Don’t ban The Hunger Games, ban the parents
|April 17, 2012||Posted by Dan Peacock under culture, lifestyle|
I read in the news last week that several “special interest groups” are trying to get The Hunger Games banned. Legions of concerned parents, among others, are worried that their kids will transform from doe-eyed angels to knife-twirling killing machines after reading a few pages of the chart-topping trilogy.
Initially, you might think that deep down there is a whiff of logic to this. A young adult novel focusing on a group of youngsters systematically slaughtering each other as part of a reality show probably isn’t appropriate for a pre-teen audience. But there’s the crux of it. Young adult novel. Despite the average age of The Hunger Games readers, the books are actually intended for people in their late teens and early twenties. At this age, people are legally allowed to shoot prostitutes on Grand Theft Auto and watch people disassemble each other in Saw IV.
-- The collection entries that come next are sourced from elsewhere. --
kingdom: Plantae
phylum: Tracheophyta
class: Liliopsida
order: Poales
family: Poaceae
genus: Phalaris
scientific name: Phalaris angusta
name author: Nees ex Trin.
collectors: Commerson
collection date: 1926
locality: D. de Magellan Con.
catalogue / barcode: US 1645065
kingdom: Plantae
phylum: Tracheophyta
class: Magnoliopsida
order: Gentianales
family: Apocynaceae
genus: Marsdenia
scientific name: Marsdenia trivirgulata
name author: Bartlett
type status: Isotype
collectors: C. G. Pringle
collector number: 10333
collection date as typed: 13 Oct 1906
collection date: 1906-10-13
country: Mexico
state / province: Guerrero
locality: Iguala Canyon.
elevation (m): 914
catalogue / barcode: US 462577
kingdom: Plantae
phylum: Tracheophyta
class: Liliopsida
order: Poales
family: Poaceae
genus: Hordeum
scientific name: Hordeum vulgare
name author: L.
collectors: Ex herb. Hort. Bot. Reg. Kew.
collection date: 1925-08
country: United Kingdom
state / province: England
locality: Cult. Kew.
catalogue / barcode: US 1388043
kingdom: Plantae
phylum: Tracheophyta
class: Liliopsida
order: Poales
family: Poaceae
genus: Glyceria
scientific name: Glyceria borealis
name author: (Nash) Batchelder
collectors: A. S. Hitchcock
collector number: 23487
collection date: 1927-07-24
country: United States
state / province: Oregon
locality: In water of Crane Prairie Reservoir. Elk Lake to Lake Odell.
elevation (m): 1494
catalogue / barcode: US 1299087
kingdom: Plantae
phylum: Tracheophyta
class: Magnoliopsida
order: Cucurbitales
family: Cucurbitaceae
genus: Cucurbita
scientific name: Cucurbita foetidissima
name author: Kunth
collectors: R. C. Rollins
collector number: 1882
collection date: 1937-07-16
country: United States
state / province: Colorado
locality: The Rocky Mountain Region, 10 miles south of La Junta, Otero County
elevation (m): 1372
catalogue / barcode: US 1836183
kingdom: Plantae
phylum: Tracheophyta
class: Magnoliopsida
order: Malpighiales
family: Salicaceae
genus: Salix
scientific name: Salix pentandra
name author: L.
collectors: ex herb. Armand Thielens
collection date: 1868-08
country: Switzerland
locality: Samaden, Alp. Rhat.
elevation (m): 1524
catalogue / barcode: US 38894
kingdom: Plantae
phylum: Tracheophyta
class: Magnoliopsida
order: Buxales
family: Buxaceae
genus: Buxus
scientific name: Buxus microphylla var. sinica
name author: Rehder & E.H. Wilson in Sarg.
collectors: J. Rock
Of course, you hear about remote cases of people old enough to play games like Call of Duty and Manhunt who then try to re-enact them by shooting up their school. But these are very rare exceptions. The vast majority of adults can rationalise what they see, and realise that under no circumstances should they round up two dozen of their mates in a field, hand out kitchen knives and film the whole thing. The target audience can handle the violent content of the books. But it might have a bit more of an effect on nine-year-olds.
I’m not suggesting kids will finish the books and immediately go and stab their parents. But you wouldn’t hand out copies of The Silence of the Lambs in schools, would you?
The problem here isn’t the books. The problem is that a generation of parents bought The Hunger Games for their kids and realised several months later that the books revolve around people killing each other. Suddenly they want the books banned, when they shouldn’t have bought them in the first place.
Think about it: it’s like millions of parents buying Pulp Fiction for their kids and then, upon realising the film actually contains some minor usage of guns and naughty language, trying to get the film banned. I can’t get over how monumentally stupid this is.
This entire farce reminds me of a similar incident a few years ago, when a couple of Christian groups tried to ban the Harry Potter books for “promoting witchcraft.” Sales of cauldrons and broomsticks didn’t change much, though, and the mentalists retreated back into the shadows.
Should violent books come with age certificates? I’m of two minds: it reeks of censorship and the suppression of knowledge and education, which should be available to all. But at the moment a thirteen-year-old can stroll into Waterstones and pick up copies of American Psycho or A Clockwork Orange. Kids can’t walk into HMV and pick up The Godfather on DVD, so why can they buy it unhindered in paperback?
Perhaps the solution doesn’t lie with censorship or age certificates, however. Perhaps the solution lies with parents getting a grip and not buying their children books about people stabbing each other in the face.